Four of the strongest code editing models were benchmarked to assess the impact of JSON-wrapping code:

  • claude-3-5-sonnet-20240620
  • deepseek-coder (V2 0724)
  • gpt-4o-2024-05-13
  • gpt-4o-2024-08-06

Each combination of model and code wrapping strategy was benchmarked 5 times.

Overall coding skill

As shown in Figure 1, all of the models did worse on the benchmark when asked to return JSON-wrapped code in a tool function call. Most did significantly worse, performing far below the result obtained with the markdown strategy.

Some noteworthy observations:

  • OpenAI's gpt-4o-2024-05-13 was the only model where the markdown and JSON results were close. Using JSON only dropped the score by 0.3 percent, a difference which is within the margin of error for 5 trials.
  • The use of OpenAI's new strict mode offered no improvement as compared to non-strict JSON. Of course, both JSON results were well below the markdown result.
  • The results from Sonnet and DeepSeek Coder suffered the worst harm from JSON wrapping.

Syntax errors

Models tend to make more syntax errors when asked to wrap code in JSON. Figure 2 shows the number of syntax errors found in the code produced by each model and code wrapping strategy, totaling up SyntaxError and IndentationError errors from all 5 runs.

Sonnet's results seems to indicate that the negative effects of JSON-wrapping go beyond syntactic difficulties. Sonnet avoided syntax errors regardless of the code wrapping strategy, but its benchmark scores in Figure 1 were nonetheless lower with JSON. This implies that JSON-wrapping may distract or challenge models in a way that reduces their ability to reason about solving coding problems.

{% include code-in-json-syntax.js %}

Figure 2: Number of SyntaxError and IndentationError errors found in model generated code, totaled from 5 runs. Models tend to make more syntax and formatting errors when asked to wrap code in JSON.

Conclusions

While the quantitative results differ from the similar July 2023 experiments, the conclusion seems unchanged: LLMs are bad at returning code in JSON.

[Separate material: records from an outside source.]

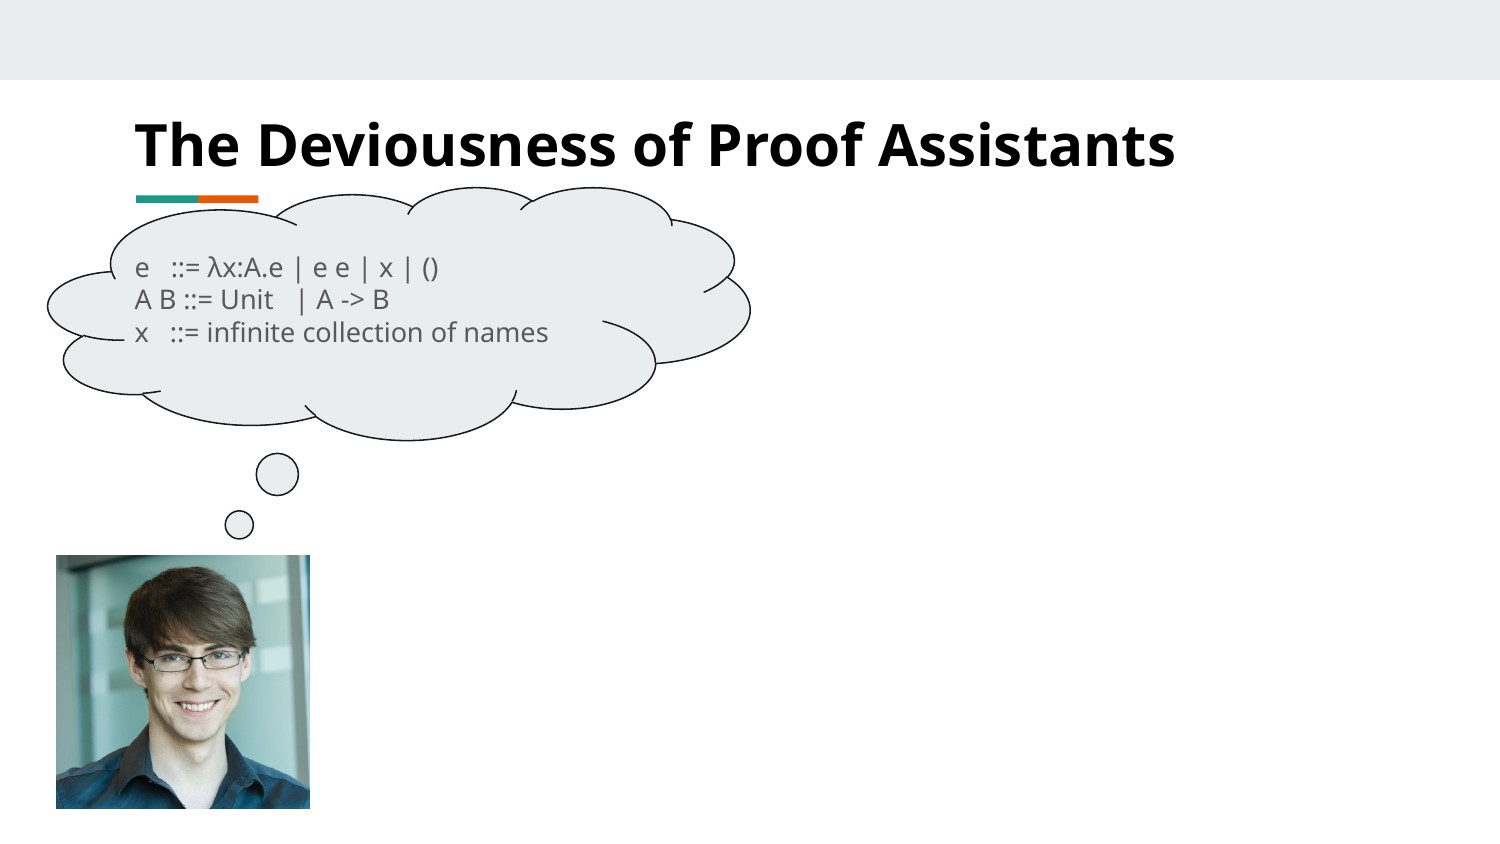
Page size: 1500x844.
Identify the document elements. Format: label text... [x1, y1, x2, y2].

text_box [127, 187, 718, 235]
title The Deviousness of Proof Assistants [119, 93, 1381, 182]
text_box [739, 286, 751, 334]
list e ::= λx:A.e | e e | x | () A B ::= Unit | A -> B x ::= infinite collection of names [119, 235, 739, 712]
picture [56, 555, 310, 809]
text_box [47, 242, 119, 394]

OpenAI appears to be making progress in allowing LLMs to return code in structured JSON responses without harming the code quality. But it still seems premature to consider switching from plain text to JSON-wrapped code.

Notes on the aider leaderboard

The results presented here are not directly comparable to results from the main aider LLM leaderboard. A number of settings were changed to simplify the benchmark in order to focus on comparing plain text and JSON-wrapped code.